PAGE TEXT:

+++

USS Beaverhead (AK-161) was an  commissioned by the U.S. Navy for service in World War II. She was responsible for delivering troops, goods and equipment to locations in the war zone.

Service history
Beaverhead was laid down on 15 June 1944 at Richmond, California, by Kaiser Cargo, Inc., under a Maritime Commission contract, MC hull 2106; launched on 2 September 1944; sponsored by Mrs. T. H. Purdom, Jr.; and commissioned on 3 January 1945. Beaverhead was fitted out at the Naval Supply Depot at Oakland, California, and then underwent a brief conversion at the Naval Sea Frontier Base, Treasure Island, California. Beaverhead departed the San Francisco Bay area on 22 January bound for San Pedro, Los Angeles, and shakedown. At the conclusion of that training, she conducted a post shakedown availability at the San Pedro Harbor Boat Co. between 8 and 14 February.

+++

REQUIREMENT A: Report each of the rows below that contains the string "image", matching case exactly.

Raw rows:
+++

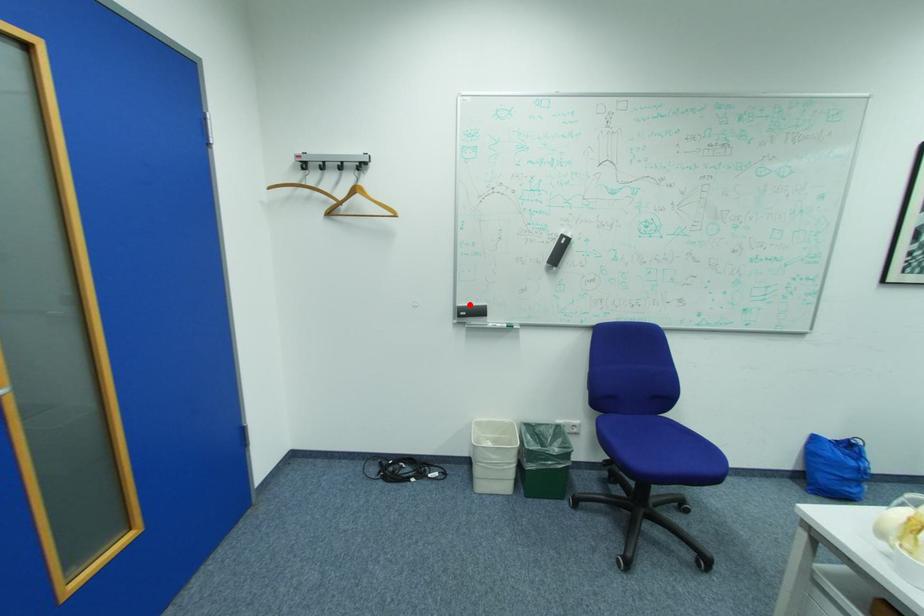
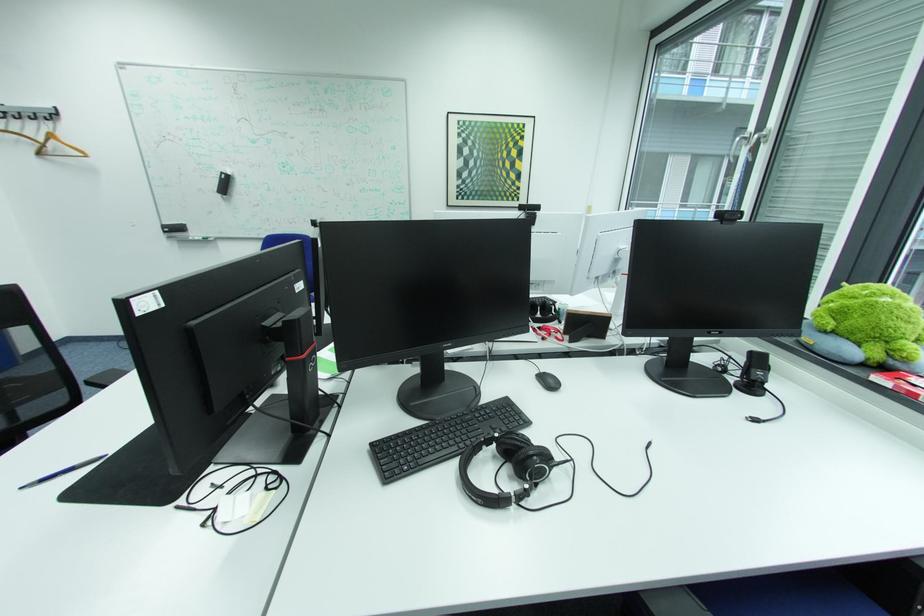
In the second image, find the point that corresponds to the highlighted location in the first image.

(175, 223)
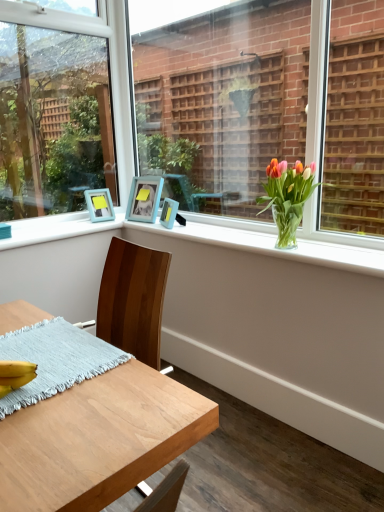
Question: Can you confirm if clear glass vase at upper center is smaller than matte blue picture frame at upper center, which ranks as the 3th picture frame in left-to-right order?

Choices:
 (A) no
 (B) yes

Answer: (A)

Question: Does clear glass vase at upper center appear on the right side of matte blue picture frame at upper center, which ranks as the 3th picture frame in left-to-right order?

Choices:
 (A) no
 (B) yes

Answer: (B)

Question: From the image's perspective, is clear glass vase at upper center over matte blue picture frame at upper center, which is the 1th picture frame in right-to-left order?

Choices:
 (A) yes
 (B) no

Answer: (B)

Question: From the image's perspective, would you say clear glass vase at upper center is shown under matte blue picture frame at upper center, which ranks as the 3th picture frame in left-to-right order?

Choices:
 (A) no
 (B) yes

Answer: (B)

Question: From a real-world perspective, does clear glass vase at upper center stand above matte blue picture frame at upper center, which is the 1th picture frame in right-to-left order?

Choices:
 (A) yes
 (B) no

Answer: (B)

Question: Considering the positions of wooden desk at lower left and clear glass vase at center, which is the 1th window from right to left, in the image, is wooden desk at lower left taller or shorter than clear glass vase at center, which is the 1th window from right to left,?

Choices:
 (A) tall
 (B) short

Answer: (B)

Question: Based on their sizes in the image, would you say wooden desk at lower left is bigger or smaller than clear glass vase at center, which is the 1th window from right to left?

Choices:
 (A) small
 (B) big

Answer: (B)

Question: From a real-world perspective, is wooden desk at lower left positioned above or below clear glass vase at center, which is the 1th window from right to left?

Choices:
 (A) below
 (B) above

Answer: (A)

Question: Considering the positions of wooden desk at lower left and clear glass vase at center, which is the 1th window from right to left, in the image, is wooden desk at lower left wider or thinner than clear glass vase at center, which is the 1th window from right to left,?

Choices:
 (A) thin
 (B) wide

Answer: (B)

Question: From the image's perspective, is teal wooden picture frame at upper left, which appears as the third picture frame when viewed from the right, positioned above or below matte blue picture frame at upper center, which ranks as the 3th picture frame in left-to-right order?

Choices:
 (A) above
 (B) below

Answer: (A)

Question: Relative to matte blue picture frame at upper center, which is the 1th picture frame in right-to-left order, is teal wooden picture frame at upper left, the first picture frame viewed from the left, in front or behind?

Choices:
 (A) behind
 (B) front

Answer: (A)

Question: In terms of height, does teal wooden picture frame at upper left, which appears as the third picture frame when viewed from the right, look taller or shorter compared to matte blue picture frame at upper center, which is the 1th picture frame in right-to-left order?

Choices:
 (A) short
 (B) tall

Answer: (B)

Question: Is teal wooden picture frame at upper left, which appears as the third picture frame when viewed from the right, to the left or to the right of matte blue picture frame at upper center, which is the 1th picture frame in right-to-left order, in the image?

Choices:
 (A) left
 (B) right

Answer: (A)

Question: From the image's perspective, is blue woven placemat at lower left located above or below translucent glass vase at upper right?

Choices:
 (A) below
 (B) above

Answer: (A)

Question: Choose the correct answer: Is blue woven placemat at lower left inside translucent glass vase at upper right or outside it?

Choices:
 (A) inside
 (B) outside

Answer: (B)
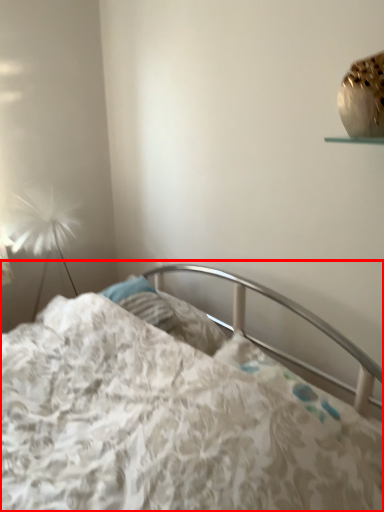
Question: Where is bed (annotated by the red box) located in relation to lamp in the image?

Choices:
 (A) right
 (B) left

Answer: (A)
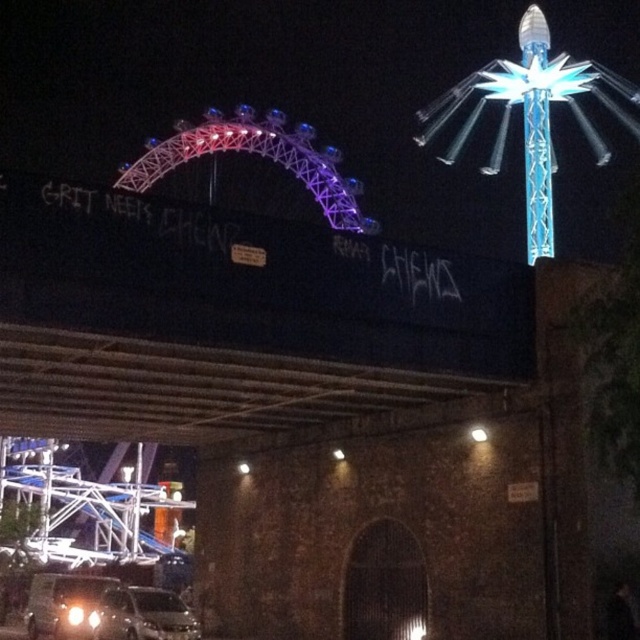
Based on the photo, who is positioned more to the left, metallic silver car at lower left or white glossy headlight at lower left?

From the viewer's perspective, white glossy headlight at lower left appears more on the left side.

Who is taller, metallic silver car at lower left or white glossy headlight at lower left?

metallic silver car at lower left is taller.

Measure the distance between metallic silver car at lower left and camera.

metallic silver car at lower left is 51.05 meters away from camera.

Locate an element on the screen. metallic silver car at lower left is located at coordinates (141, 614).

Is metallic silver car at lower left to the left of shiny silver car at lower left from the viewer's perspective?

Incorrect, metallic silver car at lower left is not on the left side of shiny silver car at lower left.

Is metallic silver car at lower left positioned at the back of shiny silver car at lower left?

No, metallic silver car at lower left is closer to the viewer.

Is point (120, 637) positioned behind point (51, 609)?

No.

The height and width of the screenshot is (640, 640). Find the location of `metallic silver car at lower left`. metallic silver car at lower left is located at coordinates (141, 614).

Can you confirm if shiny silver car at lower left is shorter than white glossy headlight at lower left?

In fact, shiny silver car at lower left may be taller than white glossy headlight at lower left.

Is shiny silver car at lower left further to camera compared to white glossy headlight at lower left?

That is False.

Who is more forward, (42, 572) or (67, 609)?

Point (67, 609) is more forward.

What are the coordinates of `shiny silver car at lower left` in the screenshot? It's located at (64, 604).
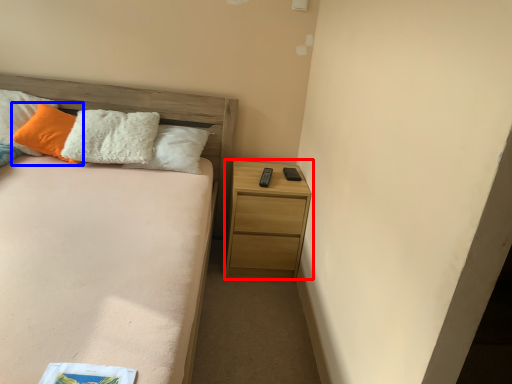
Question: Which object is closer to the camera taking this photo, nightstand (highlighted by a red box) or pillow (highlighted by a blue box)?

Choices:
 (A) nightstand
 (B) pillow

Answer: (B)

+++

REQUIREMENT B: Please return the passage of the USS Beaverhead text between "USS Beaverhead (AK-161)" and "the war zone.", inclusive, copied word for word.

FULL RESPONSE A:
In the second image, find the point that corresponds to the highlighted location in the first image.
Question: From the image's perspective, is clear glass vase at upper center over matte blue picture frame at upper center, which is the 1th picture frame in right-to-left order?
Question: From the image's perspective, would you say clear glass vase at upper center is shown under matte blue picture frame at upper center, which ranks as the 3th picture frame in left-to-right order?
Question: Considering the positions of wooden desk at lower left and clear glass vase at center, which is the 1th window from right to left, in the image, is wooden desk at lower left taller or shorter than clear glass vase at center, which is the 1th window from right to left,?
Question: Based on their sizes in the image, would you say wooden desk at lower left is bigger or smaller than clear glass vase at center, which is the 1th window from right to left?
Question: Considering the positions of wooden desk at lower left and clear glass vase at center, which is the 1th window from right to left, in the image, is wooden desk at lower left wider or thinner than clear glass vase at center, which is the 1th window from right to left,?
Question: From the image's perspective, is teal wooden picture frame at upper left, which appears as the third picture frame when viewed from the right, positioned above or below matte blue picture frame at upper center, which ranks as the 3th picture frame in left-to-right order?
Question: Is teal wooden picture frame at upper left, which appears as the third picture frame when viewed from the right, to the left or to the right of matte blue picture frame at upper center, which is the 1th picture frame in right-to-left order, in the image?
Question: From the image's perspective, is blue woven placemat at lower left located above or below translucent glass vase at upper right?
Question: Where is bed (annotated by the red box) located in relation to lamp in the image?

FULL RESPONSE B:
USS Beaverhead (AK-161) was an  commissioned by the U.S. Navy for service in World War II. She was responsible for delivering troops, goods and equipment to locations in the war zone.